I decided to read The Kitchen House by Kathleen Grissom at the recommendation of a friend who has never steered me wrong, especially in the realm of historical fiction. Once again she suggested an engrossing book that I couldn’t put down.

The Kitchen House takes place during the turn of the 19th century on a plantation in the South. The book goes and back forth between two first person narratives. One narrative is from Lavinia’s perspective. Lavinia, as a child, came to America an indentured servant. When her parents die on the voyage over, she gets taken in by a plantation owner. She is given a home in the kitchen house that is run by the plantation owner’s illegitimate daughter, Belle. The second narrative comes from Belle. Lavinia comes to look at Belle and the other slaves on the plantation as family and has a hard time understanding why there are differences between them because of the colors of their skin.

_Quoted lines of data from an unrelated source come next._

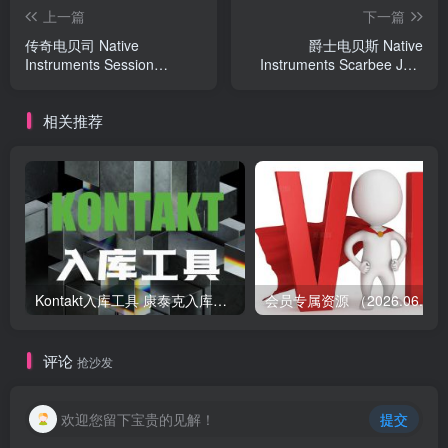
上一篇
下一篇
传奇电贝司 Native
爵士电贝斯 Native
Instruments Session
Instruments Scarbee Jay-
Bassist Prime Bass v1.0.2
Bass
相关推荐
Kontakt入库工具 康泰克入库教程
会员专属资源 （2026.
评论
抢沙发
欢迎您留下宝贵的见解！
提交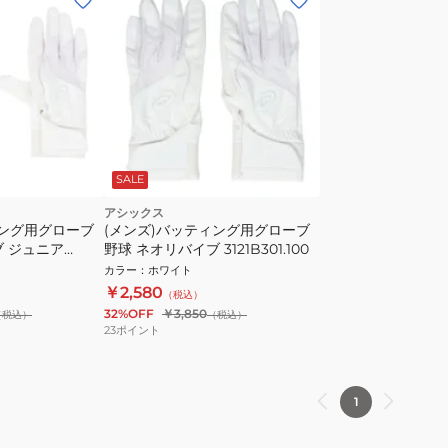
SALE
アシックス
ィング用グローブ
(メンズ)バッティング用グローブ
ブ ジュニア
野球 ネオリバイブ 3121B301.100
カラー
：
ホワイト
￥2,580
（税込）
32%OFF
￥3,850
（税込）
（税込）
23
ポイント
1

As Lavinia grows older, she becomes more accepted by the members of the “big house,” eventually being forced to make choices that lead to consequences for those she has come to know as her family.

In looking at other reviews of this book, it seems as though the range goes straight from “absolutely loved it” to “worst book ever”- no in-between. And honestly, I get that. The people who hated the book compared it to an overly-dramatic “Lifetime drama” kind of book. And yeah, ok, one bad thing after another happens and you think “is there any hope for the characters in this book?” But see for me, I didn’t mind that. I’m one of those people who doesn’t need everything to be happy. Sure it might be a little melodramatic. But it worked because this book was one of those tragically heartbreaking stories that make you think “how is it possible that our nation allowed slavery for so long?” So I personally tipped more towards to the “absolutely loved it” side of the scale. Sure, the writing style isn’t anything groundbreaking, but I thought Grissom weaved a tale between the two narratives that sucked its reader in effortlessly.

Did you read this work of historical fiction? If so, what side of the scale did you fall on?